Below are the entries to work from; restate word for word the portion that opens with the line containing "## 🚀 10X PERFORMANCE" and closes with the line containing "[ASMC Error Messages](readme.md)", keeping both.

Collected data:
○ ○ ○

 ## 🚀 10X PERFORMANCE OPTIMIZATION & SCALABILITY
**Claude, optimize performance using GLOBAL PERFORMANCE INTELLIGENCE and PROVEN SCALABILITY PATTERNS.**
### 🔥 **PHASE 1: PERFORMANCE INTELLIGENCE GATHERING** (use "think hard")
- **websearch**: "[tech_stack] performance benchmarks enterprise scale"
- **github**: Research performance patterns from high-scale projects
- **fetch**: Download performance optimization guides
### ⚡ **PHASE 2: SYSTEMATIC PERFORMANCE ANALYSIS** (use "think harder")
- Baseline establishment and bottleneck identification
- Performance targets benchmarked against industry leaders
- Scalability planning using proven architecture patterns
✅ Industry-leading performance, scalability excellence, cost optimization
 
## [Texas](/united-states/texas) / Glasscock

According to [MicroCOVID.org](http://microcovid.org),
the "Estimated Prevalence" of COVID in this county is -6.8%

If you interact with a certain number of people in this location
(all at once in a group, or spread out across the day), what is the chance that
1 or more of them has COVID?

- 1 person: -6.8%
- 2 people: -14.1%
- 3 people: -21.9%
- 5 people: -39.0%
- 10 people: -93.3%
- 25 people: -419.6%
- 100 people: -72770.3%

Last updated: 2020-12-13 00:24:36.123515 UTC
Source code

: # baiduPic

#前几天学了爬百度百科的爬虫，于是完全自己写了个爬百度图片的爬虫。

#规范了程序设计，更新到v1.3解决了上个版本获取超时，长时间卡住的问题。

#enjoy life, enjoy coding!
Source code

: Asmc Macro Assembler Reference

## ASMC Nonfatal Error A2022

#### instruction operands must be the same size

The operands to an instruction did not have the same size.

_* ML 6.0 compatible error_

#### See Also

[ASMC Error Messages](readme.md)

○ ○ ○

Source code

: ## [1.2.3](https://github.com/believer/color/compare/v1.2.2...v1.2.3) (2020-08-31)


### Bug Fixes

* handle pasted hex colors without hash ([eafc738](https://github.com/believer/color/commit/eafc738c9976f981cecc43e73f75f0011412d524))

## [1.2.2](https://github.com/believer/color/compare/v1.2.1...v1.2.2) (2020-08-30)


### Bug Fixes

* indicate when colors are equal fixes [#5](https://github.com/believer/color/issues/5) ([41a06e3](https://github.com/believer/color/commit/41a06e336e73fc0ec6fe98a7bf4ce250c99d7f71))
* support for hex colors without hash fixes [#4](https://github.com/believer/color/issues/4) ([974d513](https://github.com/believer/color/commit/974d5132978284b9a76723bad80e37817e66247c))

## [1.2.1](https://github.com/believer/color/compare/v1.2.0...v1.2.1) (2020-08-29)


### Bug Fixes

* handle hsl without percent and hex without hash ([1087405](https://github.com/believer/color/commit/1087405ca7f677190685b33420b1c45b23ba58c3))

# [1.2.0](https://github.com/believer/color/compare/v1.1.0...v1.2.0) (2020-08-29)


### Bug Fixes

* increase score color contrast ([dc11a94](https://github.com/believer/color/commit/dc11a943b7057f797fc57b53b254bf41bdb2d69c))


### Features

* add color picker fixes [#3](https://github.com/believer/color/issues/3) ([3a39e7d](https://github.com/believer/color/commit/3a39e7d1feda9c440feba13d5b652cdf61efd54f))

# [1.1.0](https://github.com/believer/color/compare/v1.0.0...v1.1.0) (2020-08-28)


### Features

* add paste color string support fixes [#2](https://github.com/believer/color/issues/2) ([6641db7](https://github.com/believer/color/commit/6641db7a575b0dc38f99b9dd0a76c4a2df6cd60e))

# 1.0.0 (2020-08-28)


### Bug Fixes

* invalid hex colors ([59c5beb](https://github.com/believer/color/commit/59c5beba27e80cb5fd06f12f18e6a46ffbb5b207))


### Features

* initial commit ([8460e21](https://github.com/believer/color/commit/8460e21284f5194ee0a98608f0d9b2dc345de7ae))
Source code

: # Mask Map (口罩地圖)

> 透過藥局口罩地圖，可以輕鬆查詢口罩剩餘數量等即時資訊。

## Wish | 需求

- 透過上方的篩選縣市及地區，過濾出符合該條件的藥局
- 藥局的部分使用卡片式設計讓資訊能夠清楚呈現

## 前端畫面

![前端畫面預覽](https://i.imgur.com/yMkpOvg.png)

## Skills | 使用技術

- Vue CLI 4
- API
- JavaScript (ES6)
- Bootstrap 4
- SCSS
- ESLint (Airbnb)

○ ○ ○

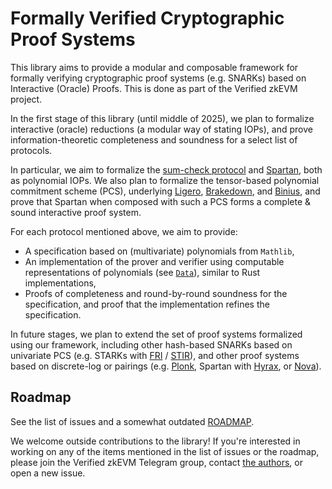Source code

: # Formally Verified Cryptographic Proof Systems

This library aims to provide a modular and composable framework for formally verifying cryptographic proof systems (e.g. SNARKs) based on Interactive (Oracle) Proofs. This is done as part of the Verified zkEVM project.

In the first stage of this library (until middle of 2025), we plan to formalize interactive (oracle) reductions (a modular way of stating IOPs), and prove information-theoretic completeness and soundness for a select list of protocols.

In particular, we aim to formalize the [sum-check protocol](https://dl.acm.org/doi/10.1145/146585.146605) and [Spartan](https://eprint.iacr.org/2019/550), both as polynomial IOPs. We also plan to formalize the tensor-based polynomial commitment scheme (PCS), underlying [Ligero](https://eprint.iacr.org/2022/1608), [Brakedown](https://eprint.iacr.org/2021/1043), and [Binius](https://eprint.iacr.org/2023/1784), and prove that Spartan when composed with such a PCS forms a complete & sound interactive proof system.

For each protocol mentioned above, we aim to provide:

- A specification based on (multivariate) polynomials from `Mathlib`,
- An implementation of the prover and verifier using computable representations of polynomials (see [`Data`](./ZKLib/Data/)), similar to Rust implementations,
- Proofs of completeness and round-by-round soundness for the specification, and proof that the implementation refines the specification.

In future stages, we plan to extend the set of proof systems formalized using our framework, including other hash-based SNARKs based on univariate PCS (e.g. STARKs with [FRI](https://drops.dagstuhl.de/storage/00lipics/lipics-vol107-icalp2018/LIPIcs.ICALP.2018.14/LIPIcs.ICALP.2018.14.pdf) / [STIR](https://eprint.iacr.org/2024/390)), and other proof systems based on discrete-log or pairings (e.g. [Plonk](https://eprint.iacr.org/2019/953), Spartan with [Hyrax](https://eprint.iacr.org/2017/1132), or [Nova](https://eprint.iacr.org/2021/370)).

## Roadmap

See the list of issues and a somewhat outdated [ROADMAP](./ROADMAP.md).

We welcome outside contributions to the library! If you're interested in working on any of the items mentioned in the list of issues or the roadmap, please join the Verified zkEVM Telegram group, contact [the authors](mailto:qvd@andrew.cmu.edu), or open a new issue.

○ ○ ○

**Result for this task:**
 ## 🚀 10X PERFORMANCE OPTIMIZATION & SCALABILITY
**Claude, optimize performance using GLOBAL PERFORMANCE INTELLIGENCE and PROVEN SCALABILITY PATTERNS.**
### 🔥 **PHASE 1: PERFORMANCE INTELLIGENCE GATHERING** (use "think hard")
- **websearch**: "[tech_stack] performance benchmarks enterprise scale"
- **github**: Research performance patterns from high-scale projects
- **fetch**: Download performance optimization guides
### ⚡ **PHASE 2: SYSTEMATIC PERFORMANCE ANALYSIS** (use "think harder")
- Baseline establishment and bottleneck identification
- Performance targets benchmarked against industry leaders
- Scalability planning using proven architecture patterns
✅ Industry-leading performance, scalability excellence, cost optimization
 
## [Texas](/united-states/texas) / Glasscock

According to [MicroCOVID.org](http://microcovid.org),
the "Estimated Prevalence" of COVID in this county is -6.8%

If you interact with a certain number of people in this location
(all at once in a group, or spread out across the day), what is the chance that
1 or more of them has COVID?

- 1 person: -6.8%
- 2 people: -14.1%
- 3 people: -21.9%
- 5 people: -39.0%
- 10 people: -93.3%
- 25 people: -419.6%
- 100 people: -72770.3%

Last updated: 2020-12-13 00:24:36.123515 UTC
Source code

: # baiduPic

#前几天学了爬百度百科的爬虫，于是完全自己写了个爬百度图片的爬虫。

#规范了程序设计，更新到v1.3解决了上个版本获取超时，长时间卡住的问题。

#enjoy life, enjoy coding!
Source code

: Asmc Macro Assembler Reference

## ASMC Nonfatal Error A2022

#### instruction operands must be the same size

The operands to an instruction did not have the same size.

_* ML 6.0 compatible error_

#### See Also

[ASMC Error Messages](readme.md)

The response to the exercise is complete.